If you do the calculations carefully you’re very likely to find that at the outset Cloud computing is indeed less expensive than internally hosted servers. However, given the incremental usage-based charging for CPU, I/O and storage an increase in any of these can make a substantial difference to the price – by far a greater percentage increase than the equivalent for an internally hosted solution. One recent example I worked on indicated a 10% increase in requirements led to a 6% rise in internal IT costs.
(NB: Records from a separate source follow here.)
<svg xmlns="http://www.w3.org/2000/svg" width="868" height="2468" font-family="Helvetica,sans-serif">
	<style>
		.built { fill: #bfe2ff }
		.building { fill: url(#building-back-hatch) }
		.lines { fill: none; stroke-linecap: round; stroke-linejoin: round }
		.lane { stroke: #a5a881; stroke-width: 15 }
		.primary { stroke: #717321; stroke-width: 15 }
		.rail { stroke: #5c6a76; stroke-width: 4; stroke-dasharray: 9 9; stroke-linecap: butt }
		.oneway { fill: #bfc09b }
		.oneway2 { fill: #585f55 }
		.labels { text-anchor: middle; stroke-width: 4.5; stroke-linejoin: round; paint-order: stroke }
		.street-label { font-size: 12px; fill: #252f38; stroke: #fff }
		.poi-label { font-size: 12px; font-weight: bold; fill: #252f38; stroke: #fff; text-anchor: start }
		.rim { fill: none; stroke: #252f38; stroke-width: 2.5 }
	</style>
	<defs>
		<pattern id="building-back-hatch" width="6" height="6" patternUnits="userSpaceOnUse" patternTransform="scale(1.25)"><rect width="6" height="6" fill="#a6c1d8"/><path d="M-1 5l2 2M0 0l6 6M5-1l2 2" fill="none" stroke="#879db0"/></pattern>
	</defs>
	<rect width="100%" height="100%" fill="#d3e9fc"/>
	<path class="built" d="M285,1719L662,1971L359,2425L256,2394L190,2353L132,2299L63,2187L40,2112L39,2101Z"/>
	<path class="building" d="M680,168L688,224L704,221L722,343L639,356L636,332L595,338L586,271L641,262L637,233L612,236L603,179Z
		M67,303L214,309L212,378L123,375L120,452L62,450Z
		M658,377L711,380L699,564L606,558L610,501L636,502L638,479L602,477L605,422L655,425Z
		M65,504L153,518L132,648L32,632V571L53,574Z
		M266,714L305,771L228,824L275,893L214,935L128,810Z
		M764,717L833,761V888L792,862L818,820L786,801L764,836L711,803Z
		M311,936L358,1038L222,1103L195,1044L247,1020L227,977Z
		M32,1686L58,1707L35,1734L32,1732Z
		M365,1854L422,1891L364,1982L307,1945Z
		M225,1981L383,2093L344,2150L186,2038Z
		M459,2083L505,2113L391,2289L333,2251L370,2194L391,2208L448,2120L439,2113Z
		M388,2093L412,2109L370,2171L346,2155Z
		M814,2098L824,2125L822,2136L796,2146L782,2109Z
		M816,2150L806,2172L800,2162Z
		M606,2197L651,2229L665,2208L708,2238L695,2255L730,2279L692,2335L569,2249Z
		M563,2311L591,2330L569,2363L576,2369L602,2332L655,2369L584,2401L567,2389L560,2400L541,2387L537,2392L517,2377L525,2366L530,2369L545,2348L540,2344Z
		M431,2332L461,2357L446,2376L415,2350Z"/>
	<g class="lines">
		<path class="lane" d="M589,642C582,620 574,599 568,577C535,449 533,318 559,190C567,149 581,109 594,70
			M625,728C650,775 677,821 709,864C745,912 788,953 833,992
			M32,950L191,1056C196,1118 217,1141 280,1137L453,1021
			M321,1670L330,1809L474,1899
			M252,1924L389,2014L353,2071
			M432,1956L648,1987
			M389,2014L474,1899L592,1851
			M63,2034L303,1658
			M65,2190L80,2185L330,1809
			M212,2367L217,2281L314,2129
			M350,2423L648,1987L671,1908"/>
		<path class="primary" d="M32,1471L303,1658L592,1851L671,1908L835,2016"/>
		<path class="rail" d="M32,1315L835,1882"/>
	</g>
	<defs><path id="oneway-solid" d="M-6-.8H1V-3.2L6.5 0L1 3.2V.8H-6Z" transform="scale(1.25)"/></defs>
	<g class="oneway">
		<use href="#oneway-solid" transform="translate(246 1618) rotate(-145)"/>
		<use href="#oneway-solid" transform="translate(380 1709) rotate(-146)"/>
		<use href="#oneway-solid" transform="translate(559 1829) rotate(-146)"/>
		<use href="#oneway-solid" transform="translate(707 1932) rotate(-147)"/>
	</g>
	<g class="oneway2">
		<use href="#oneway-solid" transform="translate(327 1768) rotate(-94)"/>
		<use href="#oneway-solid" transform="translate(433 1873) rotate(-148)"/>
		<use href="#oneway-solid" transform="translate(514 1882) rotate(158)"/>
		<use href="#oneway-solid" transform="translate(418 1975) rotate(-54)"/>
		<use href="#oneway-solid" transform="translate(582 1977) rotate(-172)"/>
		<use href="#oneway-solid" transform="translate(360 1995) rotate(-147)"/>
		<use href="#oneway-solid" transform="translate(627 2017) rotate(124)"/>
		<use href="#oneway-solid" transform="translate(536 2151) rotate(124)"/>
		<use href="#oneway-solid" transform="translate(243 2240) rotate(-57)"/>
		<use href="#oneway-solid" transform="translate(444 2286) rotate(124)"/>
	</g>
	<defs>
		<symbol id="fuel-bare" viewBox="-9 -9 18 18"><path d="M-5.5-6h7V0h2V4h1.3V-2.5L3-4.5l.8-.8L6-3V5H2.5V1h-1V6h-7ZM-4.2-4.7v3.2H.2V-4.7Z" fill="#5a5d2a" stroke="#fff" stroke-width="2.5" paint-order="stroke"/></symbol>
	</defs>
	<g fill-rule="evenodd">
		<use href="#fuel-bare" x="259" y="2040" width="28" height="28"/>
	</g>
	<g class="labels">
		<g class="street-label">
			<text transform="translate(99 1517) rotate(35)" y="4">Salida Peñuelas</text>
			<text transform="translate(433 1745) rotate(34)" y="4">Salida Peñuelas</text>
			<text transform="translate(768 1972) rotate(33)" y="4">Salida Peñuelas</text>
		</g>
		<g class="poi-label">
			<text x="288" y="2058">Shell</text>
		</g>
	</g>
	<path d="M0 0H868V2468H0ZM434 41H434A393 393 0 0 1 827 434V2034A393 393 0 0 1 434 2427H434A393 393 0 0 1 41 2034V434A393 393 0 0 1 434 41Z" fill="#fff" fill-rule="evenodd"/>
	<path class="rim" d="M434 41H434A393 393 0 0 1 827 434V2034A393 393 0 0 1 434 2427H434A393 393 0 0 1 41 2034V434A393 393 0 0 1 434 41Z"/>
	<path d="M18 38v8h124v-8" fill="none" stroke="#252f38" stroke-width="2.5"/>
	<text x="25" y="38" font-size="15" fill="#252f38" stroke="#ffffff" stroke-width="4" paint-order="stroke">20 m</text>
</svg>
The same rise in a cloud environment led to a 25% increate in annual cloud costs, so there very quickly comes a point where internal systems can be significantly more cost effective than cloud.

Use Scenarios

So, when should and shouldn’t cloud be used?

Use cloud when:

  • You have to launch a solution that starts small and needs the potential to grow rapidly, dynamically, and massively
  • If you are dealing with ad-hoc environments that are not required all the time – for example, development and test environments
  • If you do not want the hassle of managing your own servers and storage and can accept the potentially limited service level agreements and performance guarantees.
  • Your requirements are small and do not justify the investment in local IT
  • OPEX spend and consumption based pricing is preferred over CAPEX

Do not use cloud if:

  • You have sensitive data or business logic (keep this internal or use a hybrid cloud and keep this information private)
  • You are concerned about the security risks of cloud environments
  • You need to retain control over your data, systems and service levels
  • You are contractually obligated to ensure data remains in-country
  • Your requirements are considerable and, therefore, cloud can be expensive – use local IT or dedicated hosting instead
  • CAPEX spend is more acceptable than OPEX

The Future

Cloud computing seems to be far more than a passing fad. The advent of low-cost low-latency high-bandwidth connectivity, coupled with massive increases in processing power and storage capability have come together to make cloud computing a very real and viable mechanism for delivering IT.
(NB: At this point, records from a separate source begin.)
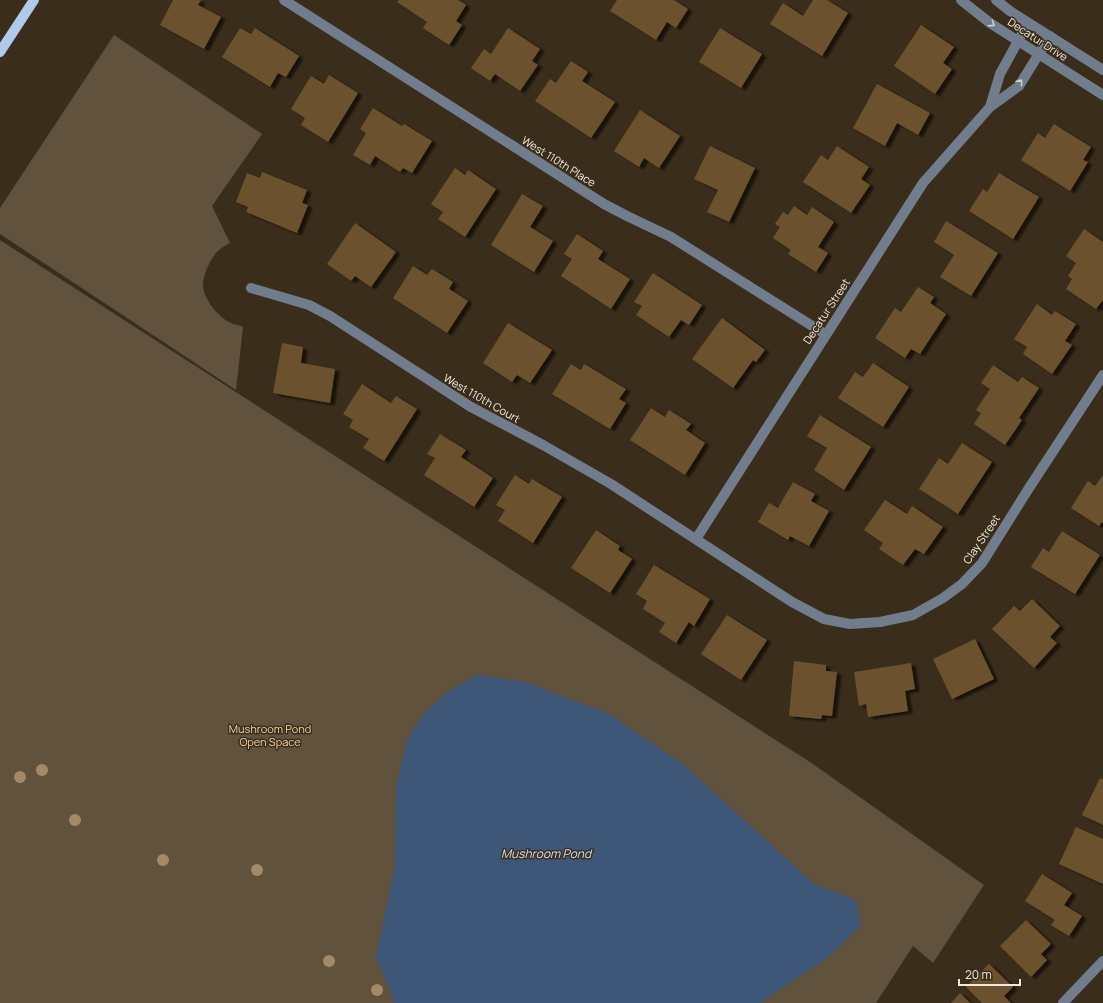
<svg xmlns="http://www.w3.org/2000/svg" width="1103" height="1003" font-family="Manrope,sans-serif">
	<style>
		.green { fill: #61523d }
		.water { fill: #3e5678 }
		.building { fill: #6c512d; filter: url(#shadow) }
		.lines { fill: none; stroke-linecap: round; stroke-linejoin: round }
		.minor { stroke: #717d8d; stroke-width: 10 }
		.major { stroke: #b1c9ea; stroke-width: 10 }
		.tree { fill: #a38966 }
		.oneway { stroke: #d2cfca }
		.labels { text-anchor: middle; dominant-baseline: central; stroke-width: 3; stroke-linejoin: round; paint-order: stroke }
		.street-label { font-size: 11px; fill: #f3eadf; stroke: #3b2d1b }
		.park-label { font-size: 11px; fill: #f8d4a4; stroke: #3b2d1b }
		.water-label { font-size: 12px; font-style: italic; fill: #d0e1f9; stroke: #3b2d1b }
	</style>
	<defs>
		<filter id="shadow"><feDropShadow dx="4.5" dy="2.5" stdDeviation="1" flood-color="#0009"/></filter>
	</defs>
	<rect width="100%" height="100%" fill="#3b2d1b"/>
	<!-- green -->
	<path class="green" d="M 114,35 L 262,134 L 212,206 L 230,243 C 226,245 222,247 219,250 C 212,256 203,274 203,284 C 203,299 218,317 231,323 C 235,325 239,325 243,327 L 236,390 L 0,234 L 0,208 Z
		M 0,240 L 813,764 L 984,885 L 933,963 L 913,946 L 876,1003 L 0,1003 Z"/>
	<!-- water -->
	<path class="water" d="M 478,675 L 525,682 L 609,714 L 684,765 L 814,884 L 856,900 L 861,926 L 827,958 L 760,1003 L 395,1003 L 376,957 L 395,865 L 396,787 L 407,740 L 423,714 L 450,690 Z"/>
	<!-- building -->
	<path class="building" d="M 173,0 L 201,0 L 198,5 L 221,17 L 204,49 L 160,25 Z
		M 399,0 L 458,0 L 466,5 L 456,21 L 462,25 L 449,45 L 423,28 L 427,22 L 397,2 Z
		M 617,0 L 674,0 L 688,9 L 676,28 L 667,22 L 656,40 L 610,11 Z
		M 813,0 L 827,0 L 848,13 L 822,56 L 770,24 L 783,3 L 803,16 Z
		M 921,25 L 954,47 L 943,63 L 952,69 L 935,94 L 894,66 Z
		M 240,28 L 251,34 L 255,28 L 299,56 L 286,77 L 278,73 L 270,87 L 222,57 Z
		M 508,28 L 540,49 L 532,61 L 538,65 L 520,91 L 495,74 L 490,81 L 471,68 L 484,49 L 491,54 Z
		M 720,28 L 762,54 L 741,88 L 699,62 Z
		M 571,61 L 588,72 L 582,81 L 615,102 L 591,138 L 535,101 L 550,79 L 556,83 Z
		M 329,75 L 358,93 L 328,142 L 301,125 L 305,118 L 291,109 L 311,76 L 324,84 Z
		M 877,84 L 930,113 L 918,135 L 897,123 L 885,146 L 853,128 Z
		M 373,108 L 402,126 L 404,124 L 432,141 L 412,173 L 403,168 L 400,172 L 375,156 L 370,165 L 353,155 L 366,133 L 360,129 Z
		M 640,110 L 680,136 L 659,168 L 644,158 L 639,167 L 614,151 Z
		M 1054,124 L 1091,147 L 1083,160 L 1088,162 L 1070,191 L 1021,160 L 1038,133 L 1045,138 Z
		M 710,146 L 755,168 L 729,222 L 707,212 L 718,190 L 694,179 Z
		M 837,146 L 869,167 L 861,179 L 870,185 L 851,213 L 803,182 L 821,155 L 828,160 Z
		M 455,168 L 465,175 L 468,170 L 496,189 L 465,237 L 438,219 L 443,212 L 431,204 Z
		M 262,172 L 307,190 L 302,203 L 308,205 L 297,233 L 246,212 L 248,207 L 236,202 L 247,173 L 260,178 Z
		M 999,173 L 1039,197 L 1013,239 L 969,211 L 983,189 L 987,192 Z
		M 522,194 L 543,206 L 530,227 L 553,241 L 534,272 L 491,245 Z
		M 794,206 L 807,215 L 812,207 L 834,222 L 818,247 L 828,253 L 816,272 L 788,254 L 791,250 L 773,238 L 780,227 L 775,224 L 783,212 L 788,215 Z
		M 946,221 L 998,253 L 971,296 L 940,277 L 954,255 L 934,242 Z
		M 355,223 L 396,252 L 371,287 L 355,276 L 351,281 L 327,264 Z
		M 1084,229 L 1103,242 L 1103,300 L 1096,309 L 1066,289 L 1072,279 L 1068,276 L 1076,263 L 1066,256 Z
		M 577,234 L 603,251 L 598,259 L 630,279 L 611,309 L 561,276 L 572,259 L 564,254 Z
		M 413,266 L 427,275 L 432,269 L 453,282 L 449,289 L 468,301 L 447,333 L 393,298 Z
		M 653,273 L 702,305 L 689,325 L 681,320 L 669,337 L 636,315 L 642,306 L 634,302 Z
		M 918,287 L 934,297 L 930,303 L 946,314 L 920,354 L 911,349 L 905,358 L 875,338 L 895,308 L 901,312 Z
		M 1037,304 L 1052,315 L 1055,311 L 1076,324 L 1065,341 L 1072,345 L 1052,374 L 1023,354 L 1027,347 L 1014,339 Z
		M 722,318 L 765,350 L 756,362 L 753,360 L 733,388 L 692,359 Z
		M 508,323 L 552,350 L 530,383 L 517,375 L 512,382 L 483,363 Z
		M 282,343 L 303,347 L 301,363 L 335,369 L 330,403 L 273,393 Z
		M 873,363 L 909,387 L 883,427 L 838,398 L 855,372 L 863,377 Z
		M 571,364 L 581,370 L 584,364 L 626,389 L 619,399 L 626,403 L 610,429 L 552,394 Z
		M 993,365 L 1018,382 L 1022,377 L 1039,388 L 1019,418 L 1022,420 L 1005,445 L 974,424 L 981,413 L 976,410 L 990,389 L 981,383 Z
		M 362,384 L 391,403 L 396,396 L 417,409 L 384,461 L 363,448 L 369,439 L 349,427 L 353,420 L 343,414 Z
		M 651,408 L 665,417 L 669,410 L 691,424 L 686,430 L 705,443 L 685,475 L 630,440 Z
		M 820,415 L 871,447 L 844,490 L 814,470 L 827,448 L 807,436 Z
		M 440,434 L 466,450 L 461,457 L 493,478 L 474,507 L 424,475 L 435,458 L 427,454 Z
		M 962,443 L 992,462 L 958,514 L 919,489 L 939,458 L 948,464 Z
		M 515,475 L 529,484 L 532,479 L 562,497 L 533,543 L 498,521 L 505,510 L 496,505 Z
		M 1103,475 L 1103,523 L 1102,522 L 1099,526 L 1071,508 L 1088,481 L 1095,486 Z
		M 793,482 L 815,494 L 811,501 L 829,511 L 809,546 L 790,536 L 788,540 L 758,522 L 769,503 L 778,508 Z
		M 885,500 L 907,514 L 912,506 L 943,527 L 924,554 L 915,549 L 903,565 L 879,549 L 883,543 L 864,530 Z
		M 596,530 L 620,546 L 618,550 L 632,559 L 610,593 L 571,568 Z
		M 1062,531 L 1100,555 L 1075,594 L 1031,567 L 1043,548 L 1049,552 Z
		M 654,565 L 710,599 L 694,626 L 689,622 L 676,643 L 659,632 L 665,623 L 643,609 L 647,601 L 636,594 Z
		M 1032,599 L 1060,626 L 1050,637 L 1057,643 L 1034,668 L 992,629 L 1014,606 L 1020,611 Z
		M 727,615 L 767,640 L 741,680 L 701,654 Z
		M 975,639 L 994,679 L 952,699 L 933,659 Z
		M 794,661 L 826,665 L 826,671 L 837,672 L 832,716 L 822,715 L 821,719 L 789,716 Z
		M 911,663 L 915,689 L 905,691 L 908,711 L 868,717 L 866,704 L 859,706 L 854,672 Z
		M 1100,778 L 1103,780 L 1103,825 L 1082,815 Z
		M 1076,827 L 1103,839 L 1103,884 L 1059,864 Z
		M 1042,874 L 1072,893 L 1064,905 L 1082,916 L 1069,936 L 1051,925 L 1055,920 L 1025,901 Z
		M 1026,920 L 1051,944 L 1041,954 L 1047,960 L 1031,977 L 1000,946 Z
		M 989,964 L 1013,987 L 1004,996 L 1011,1003 L 982,1003 L 966,987 Z
		M 960,993 L 970,1003 L 951,1003 Z"/>
	<g class="lines">
		<!-- minor -->
		<path class="minor" d="M 284,0 L 604,204 L 627,216 L 671,237 L 825,334
			M 961,0 L 990,23 L 1103,95
			M 996,0 L 1010,11 L 1103,70
			M 990,107 L 1000,74 L 1028,23
			M 251,288 L 309,305 L 330,316 L 471,407 L 543,445 L 611,484 L 792,602 L 824,619 L 850,624 L 880,622 L 913,615 L 943,598 L 962,584 L 982,563 L 1029,488 L 1103,375
			M 696,539 L 923,183 L 990,107 L 1019,86 L 1050,36
			M 1063,1003 L 1103,961"/>
		<!-- major -->
		<path class="major" d="M 0,52 L 34,0"/>
	</g>
	<!-- trees -->
	<g class="tree">
		<circle cx="42" cy="770" r="6"/>
		<circle cx="20" cy="777" r="6"/>
		<circle cx="75" cy="820" r="6"/>
		<circle cx="163" cy="860" r="6"/>
		<circle cx="257" cy="870" r="6"/>
		<circle cx="329" cy="961" r="6"/>
		<circle cx="377" cy="990" r="6"/>
	</g>
	<!-- one-way arrows -->
	<defs><path id="oneway-chevron" d="M-2-3.5L2.5 0L-2 3.5" fill="none" stroke-width="1.6" stroke-linecap="round" stroke-linejoin="round"/></defs>
	<g class="oneway">
		<use href="#oneway-chevron" transform="translate(992 24) rotate(34)"/>
		<use href="#oneway-chevron" transform="translate(1020 82) rotate(-52)"/>
	</g>
	<g class="labels">
		<!-- street labels -->
		<g class="street-label">
			<text transform="translate(1038 39) rotate(33)">Decatur Drive</text>
			<text transform="translate(559 161) rotate(32)">West 110th Place</text>
			<text transform="translate(826 311) rotate(-57)">Decatur Street</text>
			<text transform="translate(482 398) rotate(30)">West 110th Court</text>
			<text transform="translate(981 539) rotate(-56)">Clay Street</text>
		</g>
		<!-- park labels -->
		<g class="park-label">
			<text x="270" y="728">Mushroom Pond<tspan x="270" dy="13">Open Space</tspan></text>
		</g>
		<!-- water labels -->
		<g class="water-label">
			<text x="546" y="853">Mushroom Pond</text>
		</g>
	</g>
	<!-- scale -->
	<path d="M959 979v6h61v-6" fill="none" stroke="#f3eadf" stroke-width="2"/>
	<text x="965" y="979" font-size="12" fill="#f3eadf" stroke="#3b2d1b" stroke-width="3" paint-order="stroke">20 m</text>
</svg>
As the market evolves, the offerings will become more comprehensive, and any deficiencies and weaknesses will be ironed out, making cloud computing not only more financially attractive, but also more technically viable and less risky.

Increasingly, major corporations as well as small businesses will take to cloud computing – initially for niche areas such as development, testing and initial product launches, and then as the cloud matures, becomes more cost effective to scale, and security concerns are addressed, it will be used for other areas too, including core business IT functions. This will both support and be supported by the business moving to more flexible ways of working which require more ubiquitous access to applications, regardless of location or terminal type.
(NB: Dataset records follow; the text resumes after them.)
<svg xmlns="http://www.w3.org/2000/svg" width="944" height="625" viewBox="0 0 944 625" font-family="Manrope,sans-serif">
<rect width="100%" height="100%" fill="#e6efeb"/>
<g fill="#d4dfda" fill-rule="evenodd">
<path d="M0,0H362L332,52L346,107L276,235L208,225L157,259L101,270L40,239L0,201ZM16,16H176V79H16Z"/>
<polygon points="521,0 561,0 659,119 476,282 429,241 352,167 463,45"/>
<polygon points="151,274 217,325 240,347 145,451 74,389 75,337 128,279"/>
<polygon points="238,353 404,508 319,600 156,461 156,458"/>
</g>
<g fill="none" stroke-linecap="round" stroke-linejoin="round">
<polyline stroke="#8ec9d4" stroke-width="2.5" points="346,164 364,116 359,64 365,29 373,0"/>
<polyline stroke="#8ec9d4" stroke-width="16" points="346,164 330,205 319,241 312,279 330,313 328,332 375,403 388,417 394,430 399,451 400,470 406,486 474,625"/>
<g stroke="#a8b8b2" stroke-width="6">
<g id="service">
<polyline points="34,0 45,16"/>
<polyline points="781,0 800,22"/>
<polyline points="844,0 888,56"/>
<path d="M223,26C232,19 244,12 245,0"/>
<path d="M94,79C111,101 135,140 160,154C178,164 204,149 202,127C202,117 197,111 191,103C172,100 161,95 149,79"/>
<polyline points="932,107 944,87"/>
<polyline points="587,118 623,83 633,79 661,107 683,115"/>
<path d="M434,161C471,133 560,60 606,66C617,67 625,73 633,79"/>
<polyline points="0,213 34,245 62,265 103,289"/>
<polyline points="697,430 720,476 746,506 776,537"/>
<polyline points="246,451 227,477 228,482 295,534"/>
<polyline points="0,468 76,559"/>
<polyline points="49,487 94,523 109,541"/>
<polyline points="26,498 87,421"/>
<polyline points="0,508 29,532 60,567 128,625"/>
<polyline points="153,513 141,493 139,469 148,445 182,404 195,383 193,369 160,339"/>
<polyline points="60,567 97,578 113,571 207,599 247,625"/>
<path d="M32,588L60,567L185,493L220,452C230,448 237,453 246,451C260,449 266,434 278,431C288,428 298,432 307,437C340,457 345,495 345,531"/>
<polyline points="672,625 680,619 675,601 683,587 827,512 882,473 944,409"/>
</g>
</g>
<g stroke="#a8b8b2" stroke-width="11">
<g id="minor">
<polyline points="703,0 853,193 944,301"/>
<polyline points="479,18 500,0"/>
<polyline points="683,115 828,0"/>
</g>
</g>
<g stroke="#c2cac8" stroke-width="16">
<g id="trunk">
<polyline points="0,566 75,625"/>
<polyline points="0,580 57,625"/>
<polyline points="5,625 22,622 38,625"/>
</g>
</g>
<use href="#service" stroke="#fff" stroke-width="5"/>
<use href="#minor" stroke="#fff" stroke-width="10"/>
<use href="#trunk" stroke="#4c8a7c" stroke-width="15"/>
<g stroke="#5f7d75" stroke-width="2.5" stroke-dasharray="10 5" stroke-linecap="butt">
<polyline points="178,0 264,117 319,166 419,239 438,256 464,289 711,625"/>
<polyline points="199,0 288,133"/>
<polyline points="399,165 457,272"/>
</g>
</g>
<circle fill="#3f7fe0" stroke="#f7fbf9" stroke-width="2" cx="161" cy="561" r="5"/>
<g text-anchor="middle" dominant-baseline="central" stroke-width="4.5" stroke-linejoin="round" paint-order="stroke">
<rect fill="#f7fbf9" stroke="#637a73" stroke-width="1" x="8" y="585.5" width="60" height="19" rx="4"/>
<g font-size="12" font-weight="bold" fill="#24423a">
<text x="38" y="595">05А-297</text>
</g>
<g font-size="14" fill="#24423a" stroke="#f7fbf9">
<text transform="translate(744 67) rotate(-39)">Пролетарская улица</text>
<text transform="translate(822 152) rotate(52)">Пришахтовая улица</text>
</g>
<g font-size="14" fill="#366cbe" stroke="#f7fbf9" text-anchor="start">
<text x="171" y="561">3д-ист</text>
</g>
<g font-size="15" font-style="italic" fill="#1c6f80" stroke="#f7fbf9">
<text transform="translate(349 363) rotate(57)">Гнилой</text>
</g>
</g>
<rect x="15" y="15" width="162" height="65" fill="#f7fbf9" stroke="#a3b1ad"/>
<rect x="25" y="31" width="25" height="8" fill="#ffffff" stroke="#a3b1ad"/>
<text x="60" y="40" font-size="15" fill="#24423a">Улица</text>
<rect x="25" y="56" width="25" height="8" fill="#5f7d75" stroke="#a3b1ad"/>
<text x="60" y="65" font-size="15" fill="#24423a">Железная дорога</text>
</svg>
Eventually, we may see the majority of IT being hosted in a cloud of one form or another – initially on a combination of external and internal (hybrid) clouds, and potentially moving more and more over time to robust external clouds. There could even come a time when everything moves to cloud computing, with only the most sensitive requirements being hosted internally, but this is still some way off.

Conclusion

There is a definite place in most organisations for one form of cloud computing or another. The key is to carefully assess when cloud is appropriate and when it’s not. Is it cost-effective? Does it deliver enhanced agility and scalability? Can it provide the appropriate levels of security and availability?

Any organisation today should be looking at how cloud computing fits into their organisation today, and starting to ask the pertinent questions to assess it’s suitability and viability. This should be seen as a starting point and setting the ground-work for the longer-term when cloud computing will inevitably be the logical approach to delivery for much of IT.

Caution, however, should be exercised – cloud computing is real and useful, but the full implications need to be carefully analysed and assessed and cloud entered into with a full awareness of not only the potential benefits, but also the risks and implications that accompany them.